• [Work instruction]: Check each line of the entries below for the word "pinky", and copy out the ones that have it.

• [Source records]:
^^^^^^^^^^^^^^^^

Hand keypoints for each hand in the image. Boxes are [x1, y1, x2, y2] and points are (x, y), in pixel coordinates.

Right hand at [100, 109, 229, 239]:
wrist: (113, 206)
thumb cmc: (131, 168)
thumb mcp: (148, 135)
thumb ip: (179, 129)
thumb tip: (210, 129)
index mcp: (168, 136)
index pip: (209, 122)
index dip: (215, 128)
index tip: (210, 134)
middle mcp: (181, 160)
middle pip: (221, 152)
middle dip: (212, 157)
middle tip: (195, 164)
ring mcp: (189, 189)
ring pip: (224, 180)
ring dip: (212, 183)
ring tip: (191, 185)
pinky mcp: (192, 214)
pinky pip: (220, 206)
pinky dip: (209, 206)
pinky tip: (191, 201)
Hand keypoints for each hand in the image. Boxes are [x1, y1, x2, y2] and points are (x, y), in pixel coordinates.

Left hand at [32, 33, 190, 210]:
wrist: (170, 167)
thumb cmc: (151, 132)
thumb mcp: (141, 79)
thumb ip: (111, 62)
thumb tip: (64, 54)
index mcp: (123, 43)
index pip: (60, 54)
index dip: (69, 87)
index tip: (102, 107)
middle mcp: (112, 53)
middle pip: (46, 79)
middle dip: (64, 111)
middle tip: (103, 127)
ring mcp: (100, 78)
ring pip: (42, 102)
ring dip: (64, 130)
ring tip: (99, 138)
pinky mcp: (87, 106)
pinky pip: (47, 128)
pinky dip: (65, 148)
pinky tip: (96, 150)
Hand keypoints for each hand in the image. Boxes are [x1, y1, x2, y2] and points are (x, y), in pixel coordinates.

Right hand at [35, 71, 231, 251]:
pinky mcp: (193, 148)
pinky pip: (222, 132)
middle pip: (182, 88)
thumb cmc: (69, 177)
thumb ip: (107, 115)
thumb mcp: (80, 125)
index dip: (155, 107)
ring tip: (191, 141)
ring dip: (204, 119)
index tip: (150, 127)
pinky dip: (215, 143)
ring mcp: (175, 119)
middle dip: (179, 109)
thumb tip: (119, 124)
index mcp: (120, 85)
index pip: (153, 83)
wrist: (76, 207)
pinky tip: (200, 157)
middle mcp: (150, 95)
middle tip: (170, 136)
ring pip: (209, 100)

^^^^^^^^^^^^^^^^

• [Your solution]:
pinky mcp: (192, 214)
pinky pip: (220, 206)
pinky dip: (209, 206)
pinky tip: (191, 201)
pinky mcp: (87, 106)
pinky pip: (47, 128)
pinky dip: (65, 148)
pinky tip: (96, 150)
pinky mcp: (193, 148)
pinky pip: (222, 132)
pinky dip: (215, 143)
pinky tip: (200, 157)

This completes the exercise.